== TASK TO COMPLETE ==
Produce a verbatim copy of the entries listed below.

Items listed in a dataset:
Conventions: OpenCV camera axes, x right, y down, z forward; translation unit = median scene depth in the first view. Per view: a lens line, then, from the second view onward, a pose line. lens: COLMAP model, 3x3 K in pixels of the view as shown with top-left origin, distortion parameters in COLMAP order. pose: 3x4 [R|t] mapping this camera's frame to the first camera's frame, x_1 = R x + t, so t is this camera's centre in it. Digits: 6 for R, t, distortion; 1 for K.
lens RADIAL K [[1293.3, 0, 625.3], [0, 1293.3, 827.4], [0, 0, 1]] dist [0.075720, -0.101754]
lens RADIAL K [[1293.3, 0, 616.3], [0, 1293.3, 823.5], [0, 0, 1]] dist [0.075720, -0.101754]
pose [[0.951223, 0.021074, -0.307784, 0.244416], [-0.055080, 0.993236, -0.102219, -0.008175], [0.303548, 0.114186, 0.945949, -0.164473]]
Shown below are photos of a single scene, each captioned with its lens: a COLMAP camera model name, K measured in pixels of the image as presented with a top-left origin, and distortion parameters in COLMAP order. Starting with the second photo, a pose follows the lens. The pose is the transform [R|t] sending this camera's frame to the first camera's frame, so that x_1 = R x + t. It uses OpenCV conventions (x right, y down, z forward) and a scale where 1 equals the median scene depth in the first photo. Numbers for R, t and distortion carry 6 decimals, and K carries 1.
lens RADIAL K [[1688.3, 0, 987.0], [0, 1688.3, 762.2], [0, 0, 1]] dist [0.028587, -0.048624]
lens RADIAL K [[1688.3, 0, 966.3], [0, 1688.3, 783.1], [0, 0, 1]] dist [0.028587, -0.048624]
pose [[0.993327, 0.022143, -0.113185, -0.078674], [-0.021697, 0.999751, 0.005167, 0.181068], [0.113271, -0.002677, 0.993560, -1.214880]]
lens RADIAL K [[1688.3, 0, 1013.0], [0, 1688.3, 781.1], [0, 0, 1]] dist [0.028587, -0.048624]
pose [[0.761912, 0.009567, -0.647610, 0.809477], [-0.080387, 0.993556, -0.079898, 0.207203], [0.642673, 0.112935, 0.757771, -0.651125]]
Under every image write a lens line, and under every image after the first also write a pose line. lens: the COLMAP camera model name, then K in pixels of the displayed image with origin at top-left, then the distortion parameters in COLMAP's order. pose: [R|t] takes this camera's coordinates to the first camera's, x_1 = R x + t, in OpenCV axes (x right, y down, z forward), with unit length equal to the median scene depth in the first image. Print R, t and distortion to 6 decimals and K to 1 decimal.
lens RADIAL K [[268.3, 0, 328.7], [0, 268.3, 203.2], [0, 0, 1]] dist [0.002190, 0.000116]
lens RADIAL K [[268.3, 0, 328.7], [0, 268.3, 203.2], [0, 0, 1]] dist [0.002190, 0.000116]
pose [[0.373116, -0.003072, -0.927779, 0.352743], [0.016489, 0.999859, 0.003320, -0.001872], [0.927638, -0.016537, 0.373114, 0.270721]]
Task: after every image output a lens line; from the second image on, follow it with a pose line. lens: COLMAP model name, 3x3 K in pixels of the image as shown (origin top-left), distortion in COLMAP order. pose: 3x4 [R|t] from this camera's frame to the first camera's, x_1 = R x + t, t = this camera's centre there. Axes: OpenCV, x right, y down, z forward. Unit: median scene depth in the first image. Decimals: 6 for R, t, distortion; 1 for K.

== TASK SOLUTION ==
Conventions: OpenCV camera axes, x right, y down, z forward; translation unit = median scene depth in the first view. Per view: a lens line, then, from the second view onward, a pose line. lens: COLMAP model, 3x3 K in pixels of the view as shown with top-left origin, distortion parameters in COLMAP order. pose: 3x4 [R|t] mapping this camera's frame to the first camera's frame, x_1 = R x + t, so t is this camera's centre in it. Digits: 6 for R, t, distortion; 1 for K.
lens RADIAL K [[1293.3, 0, 625.3], [0, 1293.3, 827.4], [0, 0, 1]] dist [0.075720, -0.101754]
lens RADIAL K [[1293.3, 0, 616.3], [0, 1293.3, 823.5], [0, 0, 1]] dist [0.075720, -0.101754]
pose [[0.951223, 0.021074, -0.307784, 0.244416], [-0.055080, 0.993236, -0.102219, -0.008175], [0.303548, 0.114186, 0.945949, -0.164473]]
Shown below are photos of a single scene, each captioned with its lens: a COLMAP camera model name, K measured in pixels of the image as presented with a top-left origin, and distortion parameters in COLMAP order. Starting with the second photo, a pose follows the lens. The pose is the transform [R|t] sending this camera's frame to the first camera's frame, so that x_1 = R x + t. It uses OpenCV conventions (x right, y down, z forward) and a scale where 1 equals the median scene depth in the first photo. Numbers for R, t and distortion carry 6 decimals, and K carries 1.
lens RADIAL K [[1688.3, 0, 987.0], [0, 1688.3, 762.2], [0, 0, 1]] dist [0.028587, -0.048624]
lens RADIAL K [[1688.3, 0, 966.3], [0, 1688.3, 783.1], [0, 0, 1]] dist [0.028587, -0.048624]
pose [[0.993327, 0.022143, -0.113185, -0.078674], [-0.021697, 0.999751, 0.005167, 0.181068], [0.113271, -0.002677, 0.993560, -1.214880]]
lens RADIAL K [[1688.3, 0, 1013.0], [0, 1688.3, 781.1], [0, 0, 1]] dist [0.028587, -0.048624]
pose [[0.761912, 0.009567, -0.647610, 0.809477], [-0.080387, 0.993556, -0.079898, 0.207203], [0.642673, 0.112935, 0.757771, -0.651125]]
Under every image write a lens line, and under every image after the first also write a pose line. lens: the COLMAP camera model name, then K in pixels of the displayed image with origin at top-left, then the distortion parameters in COLMAP's order. pose: [R|t] takes this camera's coordinates to the first camera's, x_1 = R x + t, in OpenCV axes (x right, y down, z forward), with unit length equal to the median scene depth in the first image. Print R, t and distortion to 6 decimals and K to 1 decimal.
lens RADIAL K [[268.3, 0, 328.7], [0, 268.3, 203.2], [0, 0, 1]] dist [0.002190, 0.000116]
lens RADIAL K [[268.3, 0, 328.7], [0, 268.3, 203.2], [0, 0, 1]] dist [0.002190, 0.000116]
pose [[0.373116, -0.003072, -0.927779, 0.352743], [0.016489, 0.999859, 0.003320, -0.001872], [0.927638, -0.016537, 0.373114, 0.270721]]
Task: after every image output a lens line; from the second image on, follow it with a pose line. lens: COLMAP model name, 3x3 K in pixels of the image as shown (origin top-left), distortion in COLMAP order. pose: 3x4 [R|t] from this camera's frame to the first camera's, x_1 = R x + t, t = this camera's centre there. Axes: OpenCV, x right, y down, z forward. Unit: median scene depth in the first image. Decimals: 6 for R, t, distortion; 1 for K.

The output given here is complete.